A Kenyan employment court has made a ruling that will make a lot of HR managers sit up. Removing an employee from workplace WhatsApp groups can constitute constructive dismissal and unlawful discrimination.
The case involved Fidelis Wambui, a customer service officer who had worked at Hallmark Marketing Limited since 2016. In early 2021, she developed pregnancy-related complications and went on medically recommended bed rest.
She informed her employer and later requested an additional 28 days of leave. Within two days of that request, the company put her on indefinite unpaid leave, citing Covid-19 and financial pressure from lost client contracts.
Four days after that, she was booted from all 21 of the company’s work WhatsApp groups and had her email access revoked.
The Employment and Labour Relations Court found that sequence damning. Wambui asked for extended leave on April 13. She got the unpaid leave notice on April 15. She was cut off from every work communication channel on April 19.
The court wasn’t buying the Covid-19 restructuring story, largely because the company couldn’t produce a single redundancy notice, staff-wide communication, or meeting minute to back it up.
According to Business Daily, Hallmark Marketing argued that its business depended on client contracts, that it had actually lost a major one with Githunguri Dairy Farmers Co-operative Society, and that Wambui had prior performance issues.
The company also questioned whether her medical documents were authentic and pointed to its female-majority workforce as evidence it wasn’t discriminating against pregnant women.
The court dismissed most of that. On the question of her employment type, the company tried to characterize her as a fixed-term or agency worker, but the court noted she had been receiving a consistent salary for five years with no written contract to the contrary, and under Kenya’s Employment Act, that means she was a permanent employee entitled to proper terms.
The bigger legal point came down to what cutting her off from WhatsApp groups and email actually meant. The court ruled that removing an employee from all work platforms during authorized sick leave is a “repudiatory breach” of the employment contract or, essentially, a signal from the employer that it no longer considers itself bound by the relationship.
That’s constructive dismissal: you don’t hand someone a termination letter, but you make the job untenable enough that they have no real choice but to leave.
READ: Kenya High Court Confirms WhatsApp Texts Are Legally Binding
Beyond employment law, the court found constitutional violations too. Kenya’s constitution protects the right to equality (Article 27), dignity (Article 28), freedom from inhuman treatment (Article 29), and fair labor practices (Article 41).
The court ruled that what Hallmark did, isolating a pregnant woman from her workplace while she was sick and losing a pregnancy, crossed into each of those areas.
Wambui walked away with KES 4.4 million in total. That covered one month’s salary in lieu of notice, unpaid house allowance for 61 months (she never received it throughout her employment), unpaid leave pay, service pay, and 12 months’ salary for unfair termination.

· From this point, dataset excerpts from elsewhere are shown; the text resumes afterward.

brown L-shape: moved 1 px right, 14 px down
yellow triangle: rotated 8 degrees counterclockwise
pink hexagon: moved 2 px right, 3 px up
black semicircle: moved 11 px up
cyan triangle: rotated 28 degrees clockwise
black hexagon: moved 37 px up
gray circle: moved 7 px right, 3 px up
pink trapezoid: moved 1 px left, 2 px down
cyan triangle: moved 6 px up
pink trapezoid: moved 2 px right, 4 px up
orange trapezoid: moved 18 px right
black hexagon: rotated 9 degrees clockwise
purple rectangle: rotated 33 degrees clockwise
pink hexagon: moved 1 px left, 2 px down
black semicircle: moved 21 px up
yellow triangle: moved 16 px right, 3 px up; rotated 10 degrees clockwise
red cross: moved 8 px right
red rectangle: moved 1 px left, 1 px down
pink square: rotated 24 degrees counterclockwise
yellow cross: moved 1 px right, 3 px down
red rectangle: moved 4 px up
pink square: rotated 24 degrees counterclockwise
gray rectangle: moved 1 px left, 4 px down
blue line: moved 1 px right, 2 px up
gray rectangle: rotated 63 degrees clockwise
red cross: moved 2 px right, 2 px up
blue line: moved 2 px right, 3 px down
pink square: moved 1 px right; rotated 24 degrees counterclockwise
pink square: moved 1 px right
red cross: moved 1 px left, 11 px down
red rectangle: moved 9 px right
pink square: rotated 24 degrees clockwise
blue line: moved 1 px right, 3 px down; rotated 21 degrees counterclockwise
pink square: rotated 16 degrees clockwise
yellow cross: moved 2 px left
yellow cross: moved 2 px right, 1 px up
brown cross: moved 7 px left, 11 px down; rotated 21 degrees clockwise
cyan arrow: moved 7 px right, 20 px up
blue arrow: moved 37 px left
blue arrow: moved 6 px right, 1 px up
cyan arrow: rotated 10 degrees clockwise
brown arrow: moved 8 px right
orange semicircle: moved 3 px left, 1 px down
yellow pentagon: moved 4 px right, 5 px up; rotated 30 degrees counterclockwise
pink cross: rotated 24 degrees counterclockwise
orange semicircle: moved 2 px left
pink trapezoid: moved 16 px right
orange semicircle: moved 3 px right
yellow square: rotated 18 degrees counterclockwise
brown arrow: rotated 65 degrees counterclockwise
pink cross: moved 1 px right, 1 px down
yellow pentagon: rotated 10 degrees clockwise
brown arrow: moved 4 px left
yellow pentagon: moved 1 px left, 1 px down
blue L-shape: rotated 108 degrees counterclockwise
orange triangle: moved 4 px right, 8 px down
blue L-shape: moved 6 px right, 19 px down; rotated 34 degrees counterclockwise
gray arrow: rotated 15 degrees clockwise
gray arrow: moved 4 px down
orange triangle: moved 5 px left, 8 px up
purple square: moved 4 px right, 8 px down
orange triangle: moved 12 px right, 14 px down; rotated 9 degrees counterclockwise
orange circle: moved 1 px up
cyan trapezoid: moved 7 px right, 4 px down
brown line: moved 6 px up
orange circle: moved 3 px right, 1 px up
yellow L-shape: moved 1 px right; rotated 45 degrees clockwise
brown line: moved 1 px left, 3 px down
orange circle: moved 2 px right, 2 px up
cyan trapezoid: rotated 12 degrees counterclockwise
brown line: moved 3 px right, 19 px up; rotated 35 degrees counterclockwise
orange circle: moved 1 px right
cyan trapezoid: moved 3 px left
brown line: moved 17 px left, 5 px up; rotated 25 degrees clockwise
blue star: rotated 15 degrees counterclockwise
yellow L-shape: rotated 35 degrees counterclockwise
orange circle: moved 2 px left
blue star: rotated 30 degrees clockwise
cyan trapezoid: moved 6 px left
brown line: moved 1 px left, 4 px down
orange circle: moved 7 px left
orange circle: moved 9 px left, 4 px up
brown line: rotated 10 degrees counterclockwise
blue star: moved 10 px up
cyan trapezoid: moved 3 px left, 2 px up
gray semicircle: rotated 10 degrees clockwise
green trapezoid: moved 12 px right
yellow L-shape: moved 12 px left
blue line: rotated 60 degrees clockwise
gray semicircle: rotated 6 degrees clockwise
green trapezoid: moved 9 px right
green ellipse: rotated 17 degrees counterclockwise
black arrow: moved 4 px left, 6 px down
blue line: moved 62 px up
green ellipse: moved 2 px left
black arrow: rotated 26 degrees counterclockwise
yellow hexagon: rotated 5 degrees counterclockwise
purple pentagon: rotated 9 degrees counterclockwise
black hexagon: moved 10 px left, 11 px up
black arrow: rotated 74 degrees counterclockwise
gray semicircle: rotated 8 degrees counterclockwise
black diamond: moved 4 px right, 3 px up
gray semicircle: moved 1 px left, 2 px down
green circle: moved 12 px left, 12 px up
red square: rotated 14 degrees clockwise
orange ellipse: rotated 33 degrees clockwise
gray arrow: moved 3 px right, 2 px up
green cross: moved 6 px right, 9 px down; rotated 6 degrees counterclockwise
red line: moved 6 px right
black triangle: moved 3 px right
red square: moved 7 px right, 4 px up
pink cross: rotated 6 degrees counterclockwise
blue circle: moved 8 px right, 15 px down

An additional KES 3 million was added specifically for the constitutional violations, which the court described as “egregious” given the personal suffering involved.
The practical takeaway for employers is how you treat someone during sick leave, including on digital platforms such as WhatsApp (if it constitutes an official work platform), is part of the employment relationship, and courts will look at the timing and pattern of those actions when deciding whether discrimination was the real motive.